Reproduce the data below verbatim from the line containing "レンタル価格26万円～31万円未満の" through its final line, and produce nothing more.

── Exercise data

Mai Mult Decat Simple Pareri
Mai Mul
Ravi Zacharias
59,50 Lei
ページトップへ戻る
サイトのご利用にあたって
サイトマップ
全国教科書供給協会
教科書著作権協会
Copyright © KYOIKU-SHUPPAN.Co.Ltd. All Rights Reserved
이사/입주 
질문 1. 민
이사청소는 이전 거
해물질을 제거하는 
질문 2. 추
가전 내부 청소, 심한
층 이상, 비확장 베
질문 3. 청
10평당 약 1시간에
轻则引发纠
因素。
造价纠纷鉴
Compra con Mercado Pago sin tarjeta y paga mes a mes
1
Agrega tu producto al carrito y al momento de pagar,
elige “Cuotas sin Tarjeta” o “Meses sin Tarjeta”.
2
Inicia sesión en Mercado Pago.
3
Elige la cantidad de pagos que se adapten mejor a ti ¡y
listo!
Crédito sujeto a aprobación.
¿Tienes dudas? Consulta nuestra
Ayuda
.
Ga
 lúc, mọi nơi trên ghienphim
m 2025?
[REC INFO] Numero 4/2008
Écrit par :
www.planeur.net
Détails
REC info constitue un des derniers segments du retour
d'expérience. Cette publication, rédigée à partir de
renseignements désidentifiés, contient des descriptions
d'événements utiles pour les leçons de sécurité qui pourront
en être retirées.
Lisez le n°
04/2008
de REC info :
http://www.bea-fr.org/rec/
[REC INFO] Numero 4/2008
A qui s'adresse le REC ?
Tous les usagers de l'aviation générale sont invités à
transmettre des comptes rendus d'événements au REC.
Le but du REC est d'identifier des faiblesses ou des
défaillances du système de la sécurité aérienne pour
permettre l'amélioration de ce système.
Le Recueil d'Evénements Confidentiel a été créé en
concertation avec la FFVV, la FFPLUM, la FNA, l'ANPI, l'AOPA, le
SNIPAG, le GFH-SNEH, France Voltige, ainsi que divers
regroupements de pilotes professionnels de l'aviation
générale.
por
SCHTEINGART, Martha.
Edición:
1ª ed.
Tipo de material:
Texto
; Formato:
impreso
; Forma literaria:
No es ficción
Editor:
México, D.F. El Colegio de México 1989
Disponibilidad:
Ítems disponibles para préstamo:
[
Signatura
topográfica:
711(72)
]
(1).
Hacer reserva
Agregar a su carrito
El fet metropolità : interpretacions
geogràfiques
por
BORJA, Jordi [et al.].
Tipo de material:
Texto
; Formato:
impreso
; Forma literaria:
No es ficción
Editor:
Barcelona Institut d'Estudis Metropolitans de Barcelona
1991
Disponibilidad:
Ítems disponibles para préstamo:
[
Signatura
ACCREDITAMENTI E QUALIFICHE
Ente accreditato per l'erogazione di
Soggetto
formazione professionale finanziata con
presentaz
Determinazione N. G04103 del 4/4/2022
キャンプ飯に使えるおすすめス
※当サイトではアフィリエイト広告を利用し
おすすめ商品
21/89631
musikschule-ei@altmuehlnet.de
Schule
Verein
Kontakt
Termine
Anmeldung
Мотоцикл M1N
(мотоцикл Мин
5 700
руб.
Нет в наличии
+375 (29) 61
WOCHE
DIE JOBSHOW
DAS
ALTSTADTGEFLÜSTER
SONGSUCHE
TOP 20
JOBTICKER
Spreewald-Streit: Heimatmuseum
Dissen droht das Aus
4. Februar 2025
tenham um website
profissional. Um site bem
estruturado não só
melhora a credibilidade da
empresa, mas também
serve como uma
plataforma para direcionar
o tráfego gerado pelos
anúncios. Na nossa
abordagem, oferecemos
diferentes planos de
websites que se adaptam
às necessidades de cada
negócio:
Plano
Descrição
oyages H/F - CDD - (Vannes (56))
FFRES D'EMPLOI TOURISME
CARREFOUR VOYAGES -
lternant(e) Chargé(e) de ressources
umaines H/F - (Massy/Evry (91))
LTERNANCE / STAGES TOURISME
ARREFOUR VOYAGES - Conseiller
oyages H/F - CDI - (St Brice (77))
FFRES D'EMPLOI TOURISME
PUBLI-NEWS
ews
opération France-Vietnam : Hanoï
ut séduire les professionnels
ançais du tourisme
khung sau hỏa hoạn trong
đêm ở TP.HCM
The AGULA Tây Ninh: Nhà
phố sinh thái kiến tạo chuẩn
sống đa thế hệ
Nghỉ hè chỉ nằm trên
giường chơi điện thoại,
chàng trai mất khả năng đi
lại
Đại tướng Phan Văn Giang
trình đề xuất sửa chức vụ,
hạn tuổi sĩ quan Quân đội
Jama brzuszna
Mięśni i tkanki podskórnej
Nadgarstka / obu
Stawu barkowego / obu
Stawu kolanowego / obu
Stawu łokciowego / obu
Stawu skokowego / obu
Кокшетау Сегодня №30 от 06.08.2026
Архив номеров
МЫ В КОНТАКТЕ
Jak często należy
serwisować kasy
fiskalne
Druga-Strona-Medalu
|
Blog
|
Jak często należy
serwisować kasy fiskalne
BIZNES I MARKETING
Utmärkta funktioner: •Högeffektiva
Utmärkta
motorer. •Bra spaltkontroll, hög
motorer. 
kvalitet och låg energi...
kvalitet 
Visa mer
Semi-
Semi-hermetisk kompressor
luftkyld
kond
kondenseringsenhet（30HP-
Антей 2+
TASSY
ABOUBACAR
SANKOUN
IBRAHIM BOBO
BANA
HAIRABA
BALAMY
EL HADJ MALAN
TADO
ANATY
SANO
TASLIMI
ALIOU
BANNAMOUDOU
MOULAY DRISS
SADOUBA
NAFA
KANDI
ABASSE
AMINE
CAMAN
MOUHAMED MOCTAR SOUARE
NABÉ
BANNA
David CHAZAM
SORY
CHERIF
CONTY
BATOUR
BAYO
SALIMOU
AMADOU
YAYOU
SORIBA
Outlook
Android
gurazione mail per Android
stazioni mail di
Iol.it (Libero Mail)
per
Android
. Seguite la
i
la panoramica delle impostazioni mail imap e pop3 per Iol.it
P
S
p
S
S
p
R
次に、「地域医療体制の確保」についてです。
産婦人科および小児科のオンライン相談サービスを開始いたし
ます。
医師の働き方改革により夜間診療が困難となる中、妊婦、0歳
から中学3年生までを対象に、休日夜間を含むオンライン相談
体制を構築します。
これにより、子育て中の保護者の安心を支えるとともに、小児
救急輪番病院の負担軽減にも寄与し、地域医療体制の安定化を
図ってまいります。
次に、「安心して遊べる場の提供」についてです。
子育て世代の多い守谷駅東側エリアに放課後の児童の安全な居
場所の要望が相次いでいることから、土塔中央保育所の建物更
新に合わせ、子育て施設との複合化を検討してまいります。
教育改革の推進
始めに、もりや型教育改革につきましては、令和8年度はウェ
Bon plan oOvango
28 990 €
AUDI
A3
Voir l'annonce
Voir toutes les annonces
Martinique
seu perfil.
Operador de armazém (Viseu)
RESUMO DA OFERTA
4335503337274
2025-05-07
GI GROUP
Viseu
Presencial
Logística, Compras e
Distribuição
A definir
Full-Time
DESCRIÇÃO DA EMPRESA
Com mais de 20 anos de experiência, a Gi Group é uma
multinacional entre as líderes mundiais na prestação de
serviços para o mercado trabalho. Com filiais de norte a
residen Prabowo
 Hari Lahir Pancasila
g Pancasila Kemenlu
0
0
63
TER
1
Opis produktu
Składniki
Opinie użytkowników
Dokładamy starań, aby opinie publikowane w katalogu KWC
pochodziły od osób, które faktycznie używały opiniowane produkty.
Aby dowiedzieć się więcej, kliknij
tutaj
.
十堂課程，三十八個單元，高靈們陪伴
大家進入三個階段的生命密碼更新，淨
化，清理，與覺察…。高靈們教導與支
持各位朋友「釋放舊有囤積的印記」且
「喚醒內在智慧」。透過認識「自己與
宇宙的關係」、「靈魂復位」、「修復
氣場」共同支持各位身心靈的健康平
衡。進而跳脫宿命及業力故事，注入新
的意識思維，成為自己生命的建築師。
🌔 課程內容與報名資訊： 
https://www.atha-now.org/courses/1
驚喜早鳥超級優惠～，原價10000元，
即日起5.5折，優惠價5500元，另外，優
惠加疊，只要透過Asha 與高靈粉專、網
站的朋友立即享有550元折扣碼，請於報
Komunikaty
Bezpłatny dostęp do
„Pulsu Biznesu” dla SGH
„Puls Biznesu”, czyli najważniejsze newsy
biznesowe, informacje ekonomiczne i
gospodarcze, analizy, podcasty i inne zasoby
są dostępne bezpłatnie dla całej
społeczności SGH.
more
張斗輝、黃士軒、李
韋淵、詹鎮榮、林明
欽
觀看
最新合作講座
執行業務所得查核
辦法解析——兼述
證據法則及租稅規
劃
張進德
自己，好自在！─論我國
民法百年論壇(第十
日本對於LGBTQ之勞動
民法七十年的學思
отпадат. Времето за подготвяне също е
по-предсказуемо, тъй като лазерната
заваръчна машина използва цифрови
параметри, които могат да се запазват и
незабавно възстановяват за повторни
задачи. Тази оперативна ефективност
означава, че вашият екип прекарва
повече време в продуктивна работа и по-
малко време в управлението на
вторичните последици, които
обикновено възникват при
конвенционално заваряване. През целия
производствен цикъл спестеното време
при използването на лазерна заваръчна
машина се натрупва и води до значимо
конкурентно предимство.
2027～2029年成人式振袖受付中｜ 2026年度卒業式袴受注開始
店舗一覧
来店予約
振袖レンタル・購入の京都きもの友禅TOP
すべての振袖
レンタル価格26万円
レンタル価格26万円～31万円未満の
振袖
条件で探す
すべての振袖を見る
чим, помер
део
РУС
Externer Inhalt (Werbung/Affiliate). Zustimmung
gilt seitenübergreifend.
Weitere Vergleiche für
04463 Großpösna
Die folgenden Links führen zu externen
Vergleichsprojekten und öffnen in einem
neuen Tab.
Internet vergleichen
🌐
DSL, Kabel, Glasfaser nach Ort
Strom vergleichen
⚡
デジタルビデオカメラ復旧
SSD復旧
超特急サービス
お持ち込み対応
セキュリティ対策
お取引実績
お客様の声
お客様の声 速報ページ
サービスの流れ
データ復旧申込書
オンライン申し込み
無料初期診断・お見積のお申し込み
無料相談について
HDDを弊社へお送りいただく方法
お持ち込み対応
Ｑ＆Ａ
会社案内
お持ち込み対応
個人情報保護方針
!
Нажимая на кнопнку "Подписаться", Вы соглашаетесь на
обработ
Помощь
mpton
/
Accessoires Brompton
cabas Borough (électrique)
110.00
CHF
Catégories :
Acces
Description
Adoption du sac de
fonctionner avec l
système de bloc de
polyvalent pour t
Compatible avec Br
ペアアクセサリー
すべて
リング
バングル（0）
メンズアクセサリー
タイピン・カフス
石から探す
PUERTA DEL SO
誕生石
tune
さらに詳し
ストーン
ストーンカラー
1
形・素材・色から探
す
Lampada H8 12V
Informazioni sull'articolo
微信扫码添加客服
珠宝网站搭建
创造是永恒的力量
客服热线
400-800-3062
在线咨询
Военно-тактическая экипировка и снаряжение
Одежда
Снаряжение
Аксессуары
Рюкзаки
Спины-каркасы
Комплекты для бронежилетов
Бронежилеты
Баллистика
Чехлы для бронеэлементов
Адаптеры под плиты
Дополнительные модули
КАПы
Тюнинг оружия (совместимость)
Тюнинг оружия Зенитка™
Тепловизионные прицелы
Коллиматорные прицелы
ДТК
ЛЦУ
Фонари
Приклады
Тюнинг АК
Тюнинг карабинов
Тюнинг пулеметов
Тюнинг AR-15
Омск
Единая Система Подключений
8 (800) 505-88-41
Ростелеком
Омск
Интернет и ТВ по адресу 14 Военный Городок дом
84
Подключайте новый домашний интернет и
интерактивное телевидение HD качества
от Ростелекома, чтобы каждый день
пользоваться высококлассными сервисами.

────

Problem solution:
レンタル価格26万円～31万円未満の
振袖
条件で探す
すべての振袖を見る
чим, помер
део
РУС
Externer Inhalt (Werbung/Affiliate). Zustimmung
gilt seitenübergreifend.
Weitere Vergleiche für
04463 Großpösna
Die folgenden Links führen zu externen
Vergleichsprojekten und öffnen in einem
neuen Tab.
Internet vergleichen
🌐
DSL, Kabel, Glasfaser nach Ort
Strom vergleichen
⚡
デジタルビデオカメラ復旧
SSD復旧
超特急サービス
お持ち込み対応
セキュリティ対策
お取引実績
お客様の声
お客様の声 速報ページ
サービスの流れ
データ復旧申込書
オンライン申し込み
無料初期診断・お見積のお申し込み
無料相談について
HDDを弊社へお送りいただく方法
お持ち込み対応
Ｑ＆Ａ
会社案内
お持ち込み対応
個人情報保護方針
!
Нажимая на кнопнку "Подписаться", Вы соглашаетесь на
обработ
Помощь
mpton
/
Accessoires Brompton
cabas Borough (électrique)
110.00
CHF
Catégories :
Acces
Description
Adoption du sac de
fonctionner avec l
système de bloc de
polyvalent pour t
Compatible avec Br
ペアアクセサリー
すべて
リング
バングル（0）
メンズアクセサリー
タイピン・カフス
石から探す
PUERTA DEL SO
誕生石
tune
さらに詳し
ストーン
ストーンカラー
1
形・素材・色から探
す
Lampada H8 12V
Informazioni sull'articolo
微信扫码添加客服
珠宝网站搭建
创造是永恒的力量
客服热线
400-800-3062
在线咨询
Военно-тактическая экипировка и снаряжение
Одежда
Снаряжение
Аксессуары
Рюкзаки
Спины-каркасы
Комплекты для бронежилетов
Бронежилеты
Баллистика
Чехлы для бронеэлементов
Адаптеры под плиты
Дополнительные модули
КАПы
Тюнинг оружия (совместимость)
Тюнинг оружия Зенитка™
Тепловизионные прицелы
Коллиматорные прицелы
ДТК
ЛЦУ
Фонари
Приклады
Тюнинг АК
Тюнинг карабинов
Тюнинг пулеметов
Тюнинг AR-15
Омск
Единая Система Подключений
8 (800) 505-88-41
Ростелеком
Омск
Интернет и ТВ по адресу 14 Военный Городок дом
84
Подключайте новый домашний интернет и
интерактивное телевидение HD качества
от Ростелекома, чтобы каждый день
пользоваться высококлассными сервисами.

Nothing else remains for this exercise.